Records from a dataset

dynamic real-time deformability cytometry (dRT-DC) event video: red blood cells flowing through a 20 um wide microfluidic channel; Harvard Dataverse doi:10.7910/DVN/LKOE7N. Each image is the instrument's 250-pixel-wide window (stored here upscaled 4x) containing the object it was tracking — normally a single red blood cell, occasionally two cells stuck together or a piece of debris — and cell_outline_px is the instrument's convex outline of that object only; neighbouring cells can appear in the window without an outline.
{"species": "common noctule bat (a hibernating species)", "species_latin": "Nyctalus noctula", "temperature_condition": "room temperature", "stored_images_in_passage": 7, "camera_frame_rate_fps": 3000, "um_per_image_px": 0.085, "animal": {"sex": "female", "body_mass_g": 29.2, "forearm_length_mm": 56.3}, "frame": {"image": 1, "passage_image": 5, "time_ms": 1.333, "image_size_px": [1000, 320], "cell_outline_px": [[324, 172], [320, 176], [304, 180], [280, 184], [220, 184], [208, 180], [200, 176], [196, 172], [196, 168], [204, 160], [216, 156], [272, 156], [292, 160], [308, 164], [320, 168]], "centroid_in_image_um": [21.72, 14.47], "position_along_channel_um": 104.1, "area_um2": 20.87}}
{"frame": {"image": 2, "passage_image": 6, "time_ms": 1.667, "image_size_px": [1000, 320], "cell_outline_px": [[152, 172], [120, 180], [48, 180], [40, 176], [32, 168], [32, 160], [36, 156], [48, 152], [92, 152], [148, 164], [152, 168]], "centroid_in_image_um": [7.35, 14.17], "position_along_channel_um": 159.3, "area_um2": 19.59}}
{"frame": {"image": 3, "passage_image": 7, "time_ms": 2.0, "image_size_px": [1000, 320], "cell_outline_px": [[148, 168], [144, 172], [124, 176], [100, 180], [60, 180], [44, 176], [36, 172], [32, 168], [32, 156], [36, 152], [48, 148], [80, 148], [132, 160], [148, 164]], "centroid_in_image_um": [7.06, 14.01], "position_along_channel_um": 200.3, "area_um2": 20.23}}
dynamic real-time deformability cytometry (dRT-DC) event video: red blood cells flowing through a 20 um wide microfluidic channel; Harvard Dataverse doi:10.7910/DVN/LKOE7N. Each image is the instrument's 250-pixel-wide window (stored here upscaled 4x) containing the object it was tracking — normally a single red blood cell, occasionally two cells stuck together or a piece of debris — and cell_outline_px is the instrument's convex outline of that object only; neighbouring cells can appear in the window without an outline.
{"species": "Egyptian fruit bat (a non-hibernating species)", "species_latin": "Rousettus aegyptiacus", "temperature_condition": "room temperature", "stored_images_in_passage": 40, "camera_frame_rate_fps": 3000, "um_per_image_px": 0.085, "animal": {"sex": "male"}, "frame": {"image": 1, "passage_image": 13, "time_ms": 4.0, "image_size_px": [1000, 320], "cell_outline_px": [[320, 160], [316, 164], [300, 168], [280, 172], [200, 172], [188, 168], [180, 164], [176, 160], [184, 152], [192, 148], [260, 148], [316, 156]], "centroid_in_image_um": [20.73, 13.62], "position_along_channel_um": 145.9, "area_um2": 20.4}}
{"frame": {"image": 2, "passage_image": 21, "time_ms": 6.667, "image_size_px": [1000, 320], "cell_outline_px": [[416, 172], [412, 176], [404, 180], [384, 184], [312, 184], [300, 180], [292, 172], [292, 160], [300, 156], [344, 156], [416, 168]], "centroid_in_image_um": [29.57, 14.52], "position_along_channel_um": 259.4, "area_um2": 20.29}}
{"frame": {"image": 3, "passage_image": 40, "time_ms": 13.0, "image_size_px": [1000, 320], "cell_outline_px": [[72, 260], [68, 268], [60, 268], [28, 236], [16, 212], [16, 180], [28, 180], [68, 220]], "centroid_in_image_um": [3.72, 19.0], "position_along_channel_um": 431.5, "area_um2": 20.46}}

Your goal: Repeat every line of the material exactly as given.

Written reply:
dynamic real-time deformability cytometry (dRT-DC) event video: red blood cells flowing through a 20 um wide microfluidic channel; Harvard Dataverse doi:10.7910/DVN/LKOE7N. Each image is the instrument's 250-pixel-wide window (stored here upscaled 4x) containing the object it was tracking — normally a single red blood cell, occasionally two cells stuck together or a piece of debris — and cell_outline_px is the instrument's convex outline of that object only; neighbouring cells can appear in the window without an outline.
{"species": "common noctule bat (a hibernating species)", "species_latin": "Nyctalus noctula", "temperature_condition": "room temperature", "stored_images_in_passage": 7, "camera_frame_rate_fps": 3000, "um_per_image_px": 0.085, "animal": {"sex": "female", "body_mass_g": 29.2, "forearm_length_mm": 56.3}, "frame": {"image": 1, "passage_image": 5, "time_ms": 1.333, "image_size_px": [1000, 320], "cell_outline_px": [[324, 172], [320, 176], [304, 180], [280, 184], [220, 184], [208, 180], [200, 176], [196, 172], [196, 168], [204, 160], [216, 156], [272, 156], [292, 160], [308, 164], [320, 168]], "centroid_in_image_um": [21.72, 14.47], "position_along_channel_um": 104.1, "area_um2": 20.87}}
{"frame": {"image": 2, "passage_image": 6, "time_ms": 1.667, "image_size_px": [1000, 320], "cell_outline_px": [[152, 172], [120, 180], [48, 180], [40, 176], [32, 168], [32, 160], [36, 156], [48, 152], [92, 152], [148, 164], [152, 168]], "centroid_in_image_um": [7.35, 14.17], "position_along_channel_um": 159.3, "area_um2": 19.59}}
{"frame": {"image": 3, "passage_image": 7, "time_ms": 2.0, "image_size_px": [1000, 320], "cell_outline_px": [[148, 168], [144, 172], [124, 176], [100, 180], [60, 180], [44, 176], [36, 172], [32, 168], [32, 156], [36, 152], [48, 148], [80, 148], [132, 160], [148, 164]], "centroid_in_image_um": [7.06, 14.01], "position_along_channel_um": 200.3, "area_um2": 20.23}}
dynamic real-time deformability cytometry (dRT-DC) event video: red blood cells flowing through a 20 um wide microfluidic channel; Harvard Dataverse doi:10.7910/DVN/LKOE7N. Each image is the instrument's 250-pixel-wide window (stored here upscaled 4x) containing the object it was tracking — normally a single red blood cell, occasionally two cells stuck together or a piece of debris — and cell_outline_px is the instrument's convex outline of that object only; neighbouring cells can appear in the window without an outline.
{"species": "Egyptian fruit bat (a non-hibernating species)", "species_latin": "Rousettus aegyptiacus", "temperature_condition": "room temperature", "stored_images_in_passage": 40, "camera_frame_rate_fps": 3000, "um_per_image_px": 0.085, "animal": {"sex": "male"}, "frame": {"image": 1, "passage_image": 13, "time_ms": 4.0, "image_size_px": [1000, 320], "cell_outline_px": [[320, 160], [316, 164], [300, 168], [280, 172], [200, 172], [188, 168], [180, 164], [176, 160], [184, 152], [192, 148], [260, 148], [316, 156]], "centroid_in_image_um": [20.73, 13.62], "position_along_channel_um": 145.9, "area_um2": 20.4}}
{"frame": {"image": 2, "passage_image": 21, "time_ms": 6.667, "image_size_px": [1000, 320], "cell_outline_px": [[416, 172], [412, 176], [404, 180], [384, 184], [312, 184], [300, 180], [292, 172], [292, 160], [300, 156], [344, 156], [416, 168]], "centroid_in_image_um": [29.57, 14.52], "position_along_channel_um": 259.4, "area_um2": 20.29}}
{"frame": {"image": 3, "passage_image": 40, "time_ms": 13.0, "image_size_px": [1000, 320], "cell_outline_px": [[72, 260], [68, 268], [60, 268], [28, 236], [16, 212], [16, 180], [28, 180], [68, 220]], "centroid_in_image_um": [3.72, 19.0], "position_along_channel_um": 431.5, "area_um2": 20.46}}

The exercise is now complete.